StreamGaze: Gaze-Guided Temporal Reasoning and Proactive Understanding in Streaming Videos

Streaming video understanding requires models not only to process temporally incoming frames, but also to anticipate user intention for realistic applications such as Augmented Reality (AR) glasses. While prior streaming benchmarks evaluate temporal reasoning, none measure whether Multimodal Large Language Models (MLLMs) can interpret or leverage human gaze signals within a streaming setting. To fill this gap, we introduce StreamGaze, the first benchmark designed to evaluate how effectively MLLMs utilize gaze for temporal and proactive reasoning in streaming videos. StreamGaze introduces gaze-guided past, present, and proactive tasks that comprehensively assess streaming video understanding. These tasks evaluate whether models can use real-time gaze signals to follow shifting attention and infer user intentions based only on past and currently observed frames. To build StreamGaze, we develop a gaze-video Question Answering (QA) generation pipeline that aligns egocentric videos with raw gaze trajectories through fixation extraction, region-specific visual prompting, and scanpath construction. This pipeline produces spatio-temporally grounded QA pairs that reflect human perceptual dynamics. Across all StreamGaze tasks, we observe substantial performance gaps between state-of-the-art MLLMs and human performance, highlighting key limitations in gaze-based temporal reasoning, intention modeling, and proactive prediction. We further provide detailed analyses of gaze prompting strategies, reasoning behaviors, and task-specific failure modes, offering insights into current limitations and directions for future research. All data and code are publicly available to support continued research in gaze-guided streaming video understanding.
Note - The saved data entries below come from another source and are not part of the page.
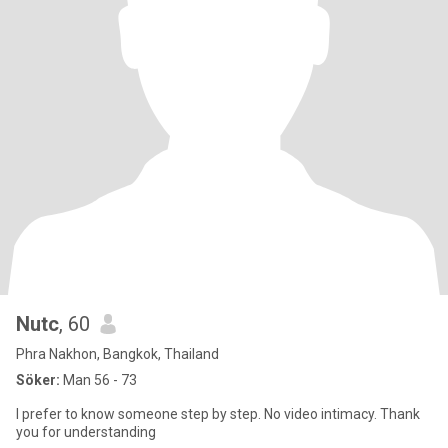
Nutc
, 60
Phra Nakhon, Bangkok, Thailand
Söker:
Man 56 - 73
I prefer to know someone step by step. No video intimacy. Thank
you for understanding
翻译：流式视频理解要求模型不仅要处理随时间传入的视频帧，还需预判用户意图以适应增强现实眼镜等实际应用。现有流式基准虽能评估时间推理能力，但均未测试多模态大语言模型能否在流式场景中解读或利用人类目光信号。为填补这一空白，我们提出首个专门评估MLLMs在流式视频中利用目光进行时间推理与主动推理能力的基准——StreamGaze。该基准引入了目光引导的过去、现在与主动三类任务，全面评估流式视频理解能力。这些任务旨在检验模型能否利用实时目光信号追踪注意力的动态转移，并基于仅有的过去与当前观测帧推断用户意图。为构建StreamGaze，我们开发了一套目光-视频问答生成流水线，通过注视点提取、区域特定视觉提示及扫描路径构建，将第一人称视频与原始目光轨迹对齐。该流水线生成反映人类感知动态的时空锚定问答对。在所有StreamGaze任务中，当前最先进MLLMs与人类表现之间存在显著性能差距，凸显了基于目光的时间推理、意图建模及主动预测方面的关键局限。我们进一步提供了目光提示策略、推理行为及任务特定失效模式的详细分析，揭示了当前局限并为未来研究指明方向。所有数据与代码均已公开，以支持目光引导流式视频理解的持续研究。